According to the privacy clause, how long does Jim's Electrical hold the personal information it collects?

-------- PASSAGE TO READ

14. Privacy Act 1988
(A) The Customer hereby acknowledges that:
(i) Jim’s Electrical collects personal information such as contact details, bank account details, insurance details and credit card details and holds such information for seven (7) years. The purpose of the collection of personal information is only for internal use.
(ii) they have been informed by Jim’s Electrical that personal information about them may be disclosed to or acquired from or to a credit reporting agency.
(B) The Customer hereby agrees:
(i) that Jim’s Electrical may contact any trade references or other credit references at any time whether now or in the future for the purpose of assessing credit worthiness.
(ii) To Jim’s Electrical receiving from any other credit provider or providing to any credit provider any information whether by way of report record or otherwise relating to credit worthiness for the purposes of exchanging information, assessing credit worthiness and notification of default at any time whether now or in the future.

----------------
-------- DATASET CONTENT

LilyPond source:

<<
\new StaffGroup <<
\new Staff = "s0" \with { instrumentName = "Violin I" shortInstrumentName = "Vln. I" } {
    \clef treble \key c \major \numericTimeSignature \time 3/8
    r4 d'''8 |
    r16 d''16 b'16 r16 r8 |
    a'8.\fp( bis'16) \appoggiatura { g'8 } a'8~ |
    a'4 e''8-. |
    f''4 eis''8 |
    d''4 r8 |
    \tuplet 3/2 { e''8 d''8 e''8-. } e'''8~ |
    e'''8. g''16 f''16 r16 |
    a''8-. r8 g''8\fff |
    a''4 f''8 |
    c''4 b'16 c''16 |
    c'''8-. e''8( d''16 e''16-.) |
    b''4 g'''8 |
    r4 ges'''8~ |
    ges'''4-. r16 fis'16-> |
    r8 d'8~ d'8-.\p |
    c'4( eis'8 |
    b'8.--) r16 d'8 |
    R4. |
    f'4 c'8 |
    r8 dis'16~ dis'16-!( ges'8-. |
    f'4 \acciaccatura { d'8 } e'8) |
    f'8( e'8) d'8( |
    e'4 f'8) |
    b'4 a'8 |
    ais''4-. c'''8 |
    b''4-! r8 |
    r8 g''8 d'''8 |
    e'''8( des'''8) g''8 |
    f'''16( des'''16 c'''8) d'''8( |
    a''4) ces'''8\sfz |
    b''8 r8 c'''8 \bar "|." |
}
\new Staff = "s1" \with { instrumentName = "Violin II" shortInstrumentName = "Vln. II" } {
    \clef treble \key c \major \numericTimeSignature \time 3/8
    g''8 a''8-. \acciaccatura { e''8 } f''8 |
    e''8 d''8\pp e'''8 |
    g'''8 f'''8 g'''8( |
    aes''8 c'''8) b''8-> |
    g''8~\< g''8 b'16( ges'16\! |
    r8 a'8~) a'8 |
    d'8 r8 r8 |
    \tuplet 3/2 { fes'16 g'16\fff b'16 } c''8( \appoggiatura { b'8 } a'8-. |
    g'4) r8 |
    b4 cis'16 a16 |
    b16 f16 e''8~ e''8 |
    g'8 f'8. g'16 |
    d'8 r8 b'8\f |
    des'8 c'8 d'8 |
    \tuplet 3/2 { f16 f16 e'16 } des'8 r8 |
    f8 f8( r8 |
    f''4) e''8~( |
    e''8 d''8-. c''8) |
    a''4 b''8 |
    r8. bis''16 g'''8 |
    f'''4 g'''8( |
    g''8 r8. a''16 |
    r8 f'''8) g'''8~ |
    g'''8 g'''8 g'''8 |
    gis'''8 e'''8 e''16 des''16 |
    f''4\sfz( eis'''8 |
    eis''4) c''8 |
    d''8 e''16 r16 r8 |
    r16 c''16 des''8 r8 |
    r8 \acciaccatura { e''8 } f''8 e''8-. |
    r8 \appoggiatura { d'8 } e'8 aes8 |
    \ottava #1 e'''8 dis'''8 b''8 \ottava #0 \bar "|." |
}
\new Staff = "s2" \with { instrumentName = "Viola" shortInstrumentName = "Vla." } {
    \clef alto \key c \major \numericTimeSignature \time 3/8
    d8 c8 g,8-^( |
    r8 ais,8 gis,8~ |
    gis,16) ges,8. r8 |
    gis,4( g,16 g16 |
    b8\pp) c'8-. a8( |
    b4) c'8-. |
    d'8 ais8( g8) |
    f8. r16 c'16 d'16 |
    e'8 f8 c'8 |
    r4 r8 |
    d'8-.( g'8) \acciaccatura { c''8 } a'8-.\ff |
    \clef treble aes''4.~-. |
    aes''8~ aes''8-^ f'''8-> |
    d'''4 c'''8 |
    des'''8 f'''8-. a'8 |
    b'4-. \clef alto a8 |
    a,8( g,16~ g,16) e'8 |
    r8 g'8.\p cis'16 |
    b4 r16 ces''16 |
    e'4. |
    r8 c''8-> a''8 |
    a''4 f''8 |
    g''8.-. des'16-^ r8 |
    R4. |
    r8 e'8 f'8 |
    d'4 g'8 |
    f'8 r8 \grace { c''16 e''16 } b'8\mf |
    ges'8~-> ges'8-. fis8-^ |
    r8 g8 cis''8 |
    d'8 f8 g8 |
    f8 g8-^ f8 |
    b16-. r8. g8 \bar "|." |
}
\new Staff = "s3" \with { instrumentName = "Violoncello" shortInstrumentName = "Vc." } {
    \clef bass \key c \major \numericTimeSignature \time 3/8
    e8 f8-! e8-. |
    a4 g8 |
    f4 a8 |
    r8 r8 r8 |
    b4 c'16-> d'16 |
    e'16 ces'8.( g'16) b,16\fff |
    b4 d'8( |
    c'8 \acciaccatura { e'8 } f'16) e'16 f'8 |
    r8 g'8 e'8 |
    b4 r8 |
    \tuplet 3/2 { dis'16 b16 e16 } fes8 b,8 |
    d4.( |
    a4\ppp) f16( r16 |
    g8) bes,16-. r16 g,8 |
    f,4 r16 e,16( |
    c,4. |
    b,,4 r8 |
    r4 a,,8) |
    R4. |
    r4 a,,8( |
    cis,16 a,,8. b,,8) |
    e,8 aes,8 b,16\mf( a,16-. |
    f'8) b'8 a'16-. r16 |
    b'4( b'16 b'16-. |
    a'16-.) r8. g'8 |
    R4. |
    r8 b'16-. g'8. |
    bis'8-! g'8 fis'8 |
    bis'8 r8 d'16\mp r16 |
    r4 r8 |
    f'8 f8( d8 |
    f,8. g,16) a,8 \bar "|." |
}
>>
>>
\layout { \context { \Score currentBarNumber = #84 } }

----------------

§ TASK OUTPUT: Seven (7) years.